### [Records]
▬▬▬▬▬▬
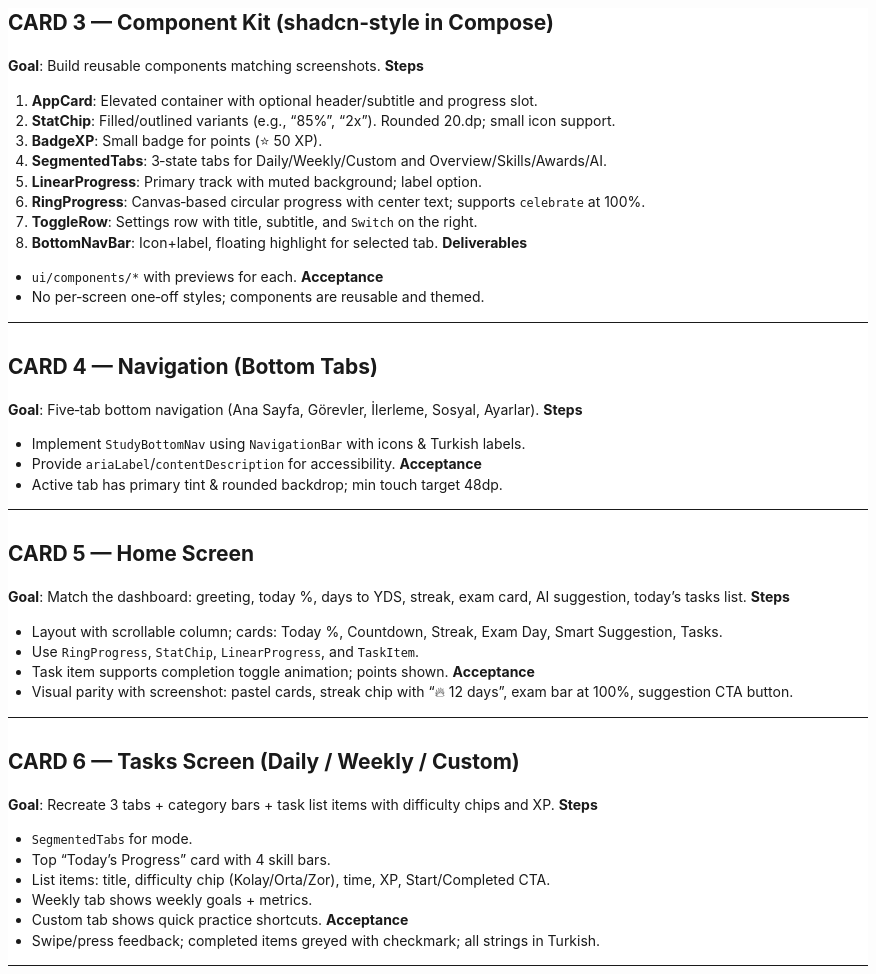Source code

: 
## CARD 3 — Component Kit (shadcn‑style in Compose)
**Goal**: Build reusable components matching screenshots.
**Steps**
1) **AppCard**: Elevated container with optional header/subtitle and progress slot.
2) **StatChip**: Filled/outlined variants (e.g., “85%”, “2x”). Rounded 20.dp; small icon support.
3) **BadgeXP**: Small badge for points (⭐ 50 XP).
4) **SegmentedTabs**: 3‑state tabs for Daily/Weekly/Custom and Overview/Skills/Awards/AI.
5) **LinearProgress**: Primary track with muted background; label option.
6) **RingProgress**: Canvas‑based circular progress with center text; supports `celebrate` at 100%.
7) **ToggleRow**: Settings row with title, subtitle, and `Switch` on the right.
8) **BottomNavBar**: Icon+label, floating highlight for selected tab.
**Deliverables**
- `ui/components/*` with previews for each.
**Acceptance**
- No per‑screen one‑off styles; components are reusable and themed.

---

## CARD 4 — Navigation (Bottom Tabs)
**Goal**: Five‑tab bottom navigation (Ana Sayfa, Görevler, İlerleme, Sosyal, Ayarlar).
**Steps**
- Implement `StudyBottomNav` using `NavigationBar` with icons & Turkish labels.
- Provide `ariaLabel`/`contentDescription` for accessibility.
**Acceptance**
- Active tab has primary tint & rounded backdrop; min touch target 48dp.

---

## CARD 5 — Home Screen
**Goal**: Match the dashboard: greeting, today %, days to YDS, streak, exam card, AI suggestion, today’s tasks list.
**Steps**
- Layout with scrollable column; cards: Today %, Countdown, Streak, Exam Day, Smart Suggestion, Tasks.
- Use `RingProgress`, `StatChip`, `LinearProgress`, and `TaskItem`.
- Task item supports completion toggle animation; points shown.
**Acceptance**
- Visual parity with screenshot: pastel cards, streak chip with “🔥 12 days”, exam bar at 100%, suggestion CTA button.

---

## CARD 6 — Tasks Screen (Daily / Weekly / Custom)
**Goal**: Recreate 3 tabs + category bars + task list items with difficulty chips and XP.
**Steps**
- `SegmentedTabs` for mode.
- Top “Today’s Progress” card with 4 skill bars.
- List items: title, difficulty chip (Kolay/Orta/Zor), time, XP, Start/Completed CTA.
- Weekly tab shows weekly goals + metrics.
- Custom tab shows quick practice shortcuts.
**Acceptance**
- Swipe/press feedback; completed items greyed with checkmark; all strings in Turkish.

---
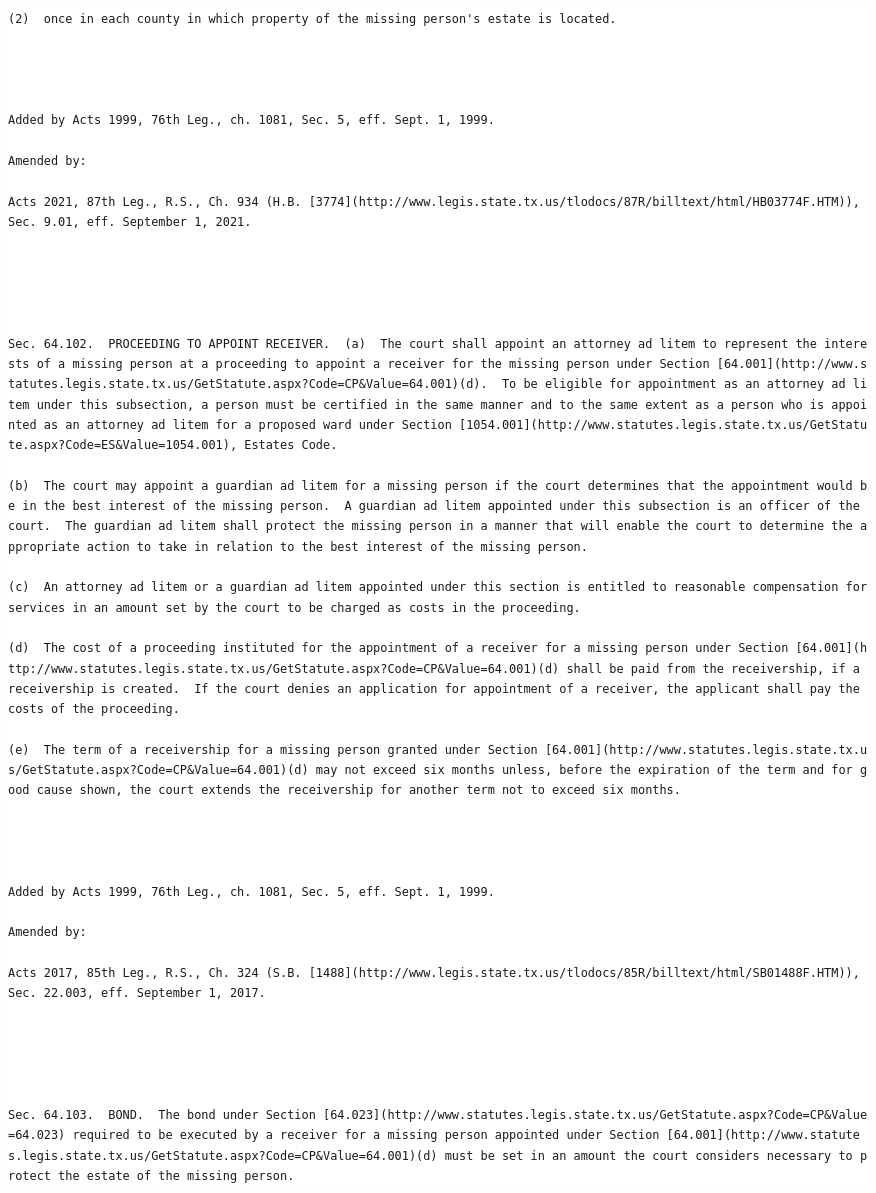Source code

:     (2)  once in each county in which property of the missing person's estate is located.
    
    
    
    
    Added by Acts 1999, 76th Leg., ch. 1081, Sec. 5, eff. Sept. 1, 1999.
    
    Amended by: 
    
    Acts 2021, 87th Leg., R.S., Ch. 934 (H.B. [3774](http://www.legis.state.tx.us/tlodocs/87R/billtext/html/HB03774F.HTM)), Sec. 9.01, eff. September 1, 2021.
    
    
    
    
    
    Sec. 64.102.  PROCEEDING TO APPOINT RECEIVER.  (a)  The court shall appoint an attorney ad litem to represent the interests of a missing person at a proceeding to appoint a receiver for the missing person under Section [64.001](http://www.statutes.legis.state.tx.us/GetStatute.aspx?Code=CP&Value=64.001)(d).  To be eligible for appointment as an attorney ad litem under this subsection, a person must be certified in the same manner and to the same extent as a person who is appointed as an attorney ad litem for a proposed ward under Section [1054.001](http://www.statutes.legis.state.tx.us/GetStatute.aspx?Code=ES&Value=1054.001), Estates Code.
    
    (b)  The court may appoint a guardian ad litem for a missing person if the court determines that the appointment would be in the best interest of the missing person.  A guardian ad litem appointed under this subsection is an officer of the court.  The guardian ad litem shall protect the missing person in a manner that will enable the court to determine the appropriate action to take in relation to the best interest of the missing person.
    
    (c)  An attorney ad litem or a guardian ad litem appointed under this section is entitled to reasonable compensation for services in an amount set by the court to be charged as costs in the proceeding.
    
    (d)  The cost of a proceeding instituted for the appointment of a receiver for a missing person under Section [64.001](http://www.statutes.legis.state.tx.us/GetStatute.aspx?Code=CP&Value=64.001)(d) shall be paid from the receivership, if a receivership is created.  If the court denies an application for appointment of a receiver, the applicant shall pay the costs of the proceeding.
    
    (e)  The term of a receivership for a missing person granted under Section [64.001](http://www.statutes.legis.state.tx.us/GetStatute.aspx?Code=CP&Value=64.001)(d) may not exceed six months unless, before the expiration of the term and for good cause shown, the court extends the receivership for another term not to exceed six months.
    
    
    
    
    Added by Acts 1999, 76th Leg., ch. 1081, Sec. 5, eff. Sept. 1, 1999.
    
    Amended by: 
    
    Acts 2017, 85th Leg., R.S., Ch. 324 (S.B. [1488](http://www.legis.state.tx.us/tlodocs/85R/billtext/html/SB01488F.HTM)), Sec. 22.003, eff. September 1, 2017.
    
    
    
    
    
    Sec. 64.103.  BOND.  The bond under Section [64.023](http://www.statutes.legis.state.tx.us/GetStatute.aspx?Code=CP&Value=64.023) required to be executed by a receiver for a missing person appointed under Section [64.001](http://www.statutes.legis.state.tx.us/GetStatute.aspx?Code=CP&Value=64.001)(d) must be set in an amount the court considers necessary to protect the estate of the missing person.
    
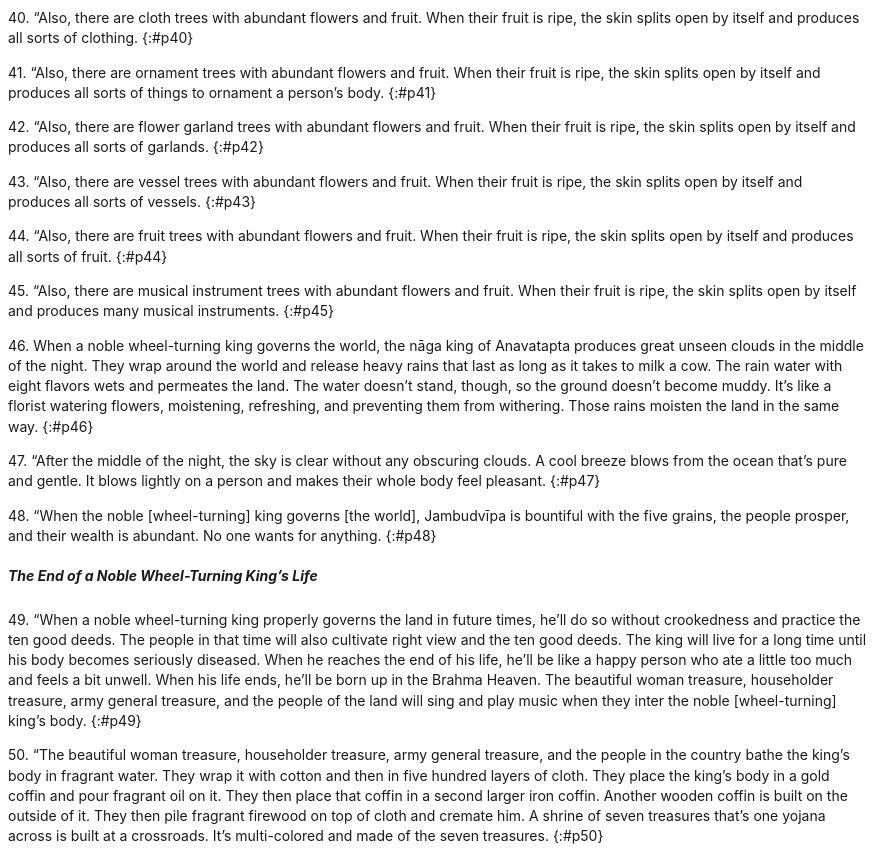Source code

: 40\. “Also, there are cloth trees with abundant flowers and fruit. When their fruit is ripe, the skin splits open by itself and produces all sorts of clothing.
{:#p40}

41\. “Also, there are ornament trees with abundant flowers and fruit. When their fruit is ripe, the skin splits open by itself and produces all sorts of things to ornament a person’s body.
{:#p41}

42\. “Also, there are flower garland trees with abundant flowers and fruit. When their fruit is ripe, the skin splits open by itself and produces all sorts of garlands.
{:#p42}

43\. “Also, there are vessel trees with abundant flowers and fruit. When their fruit is ripe, the skin splits open by itself and produces all sorts of vessels.
{:#p43}

44\. “Also, there are fruit trees with abundant flowers and fruit. When their fruit is ripe, the skin splits open by itself and produces all sorts of fruit.
{:#p44}

45\. “Also, there are musical instrument trees with abundant flowers and fruit. When their fruit is ripe, the skin splits open by itself and produces many musical instruments.
{:#p45}

46\. When a noble wheel-turning king governs the world, the nāga king of Anavatapta produces great unseen clouds in the middle of the night. They wrap around the world and release heavy rains that last as long as it takes to milk a cow. The rain water with eight flavors wets and permeates the land. The water doesn’t stand, though, so the ground doesn’t become muddy. It’s like a florist watering flowers, moistening, refreshing, and preventing them from withering. Those rains moisten the land in the same way.
{:#p46}

47\. “After the middle of the night, the sky is clear without any obscuring clouds. A cool breeze blows from the ocean that’s pure and gentle. It blows lightly on a person and makes their whole body feel pleasant.
{:#p47}

48\. “When the noble [wheel-turning] king governs [the world], Jambudvīpa is bountiful with the five grains, the people prosper, and their wealth is abundant. No one wants for anything.
{:#p48}

##### The End of a Noble Wheel-Turning King’s Life

49\. “When a noble wheel-turning king properly governs the land in future times, he’ll do so without crookedness and practice the ten good deeds. The people in that time will also cultivate right view and the ten good deeds. The king will live for a long time until his body becomes seriously diseased. When he reaches the end of his life, he’ll be like a happy person who ate a little too much and feels a bit unwell. When his life ends, he’ll be born up in the Brahma Heaven. The beautiful woman treasure, householder treasure, army general treasure, and the people of the land will sing and play music when they inter the noble [wheel-turning] king’s body.
{:#p49}

50\. “The beautiful woman treasure, householder treasure, army general treasure, and the people in the country bathe the king’s body in fragrant water. They wrap it with cotton and then in five hundred layers of cloth. They place the king’s body in a gold coffin and pour fragrant oil on it. They then place that coffin in a second larger iron coffin. Another wooden coffin is built on the outside of it. They then pile fragrant firewood on top of cloth and cremate him. A shrine of seven treasures that’s one yojana across is built at a crossroads. It’s multi-colored and made of the seven treasures.
{:#p50}
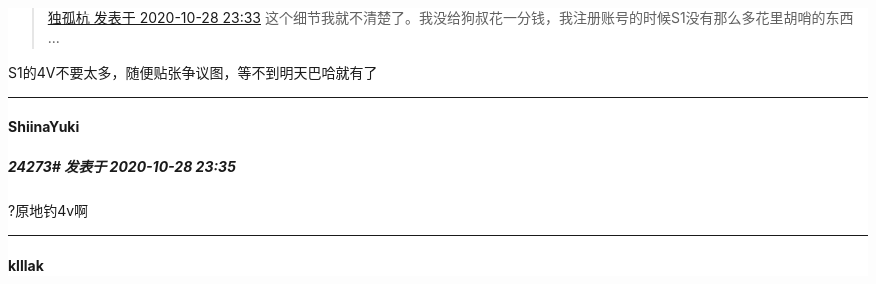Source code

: 

<blockquote><a href="httphttps://bbs.saraba1st.com/2b/forum.php?mod=redirect&amp;goto=findpost&amp;pid=49209890&amp;ptid=1963398" target="_blank">独孤杭 发表于 2020-10-28 23:33</a>
这个细节我就不清楚了。我没给狗叔花一分钱，我注册账号的时候S1没有那么多花里胡哨的东西 ...</blockquote>
S1的4V不要太多，随便贴张争议图，等不到明天巴哈就有了







-----

####  ShiinaYuki  
##### 24273#       发表于 2020-10-28 23:35




?原地钓4v啊







-----

####  klllak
▬▬▬▬▬▬
### [Exercise aim]
How many lines in the items above contain the string "RingProgress"? Reply with the number alone.

### [Result for this exercise]
2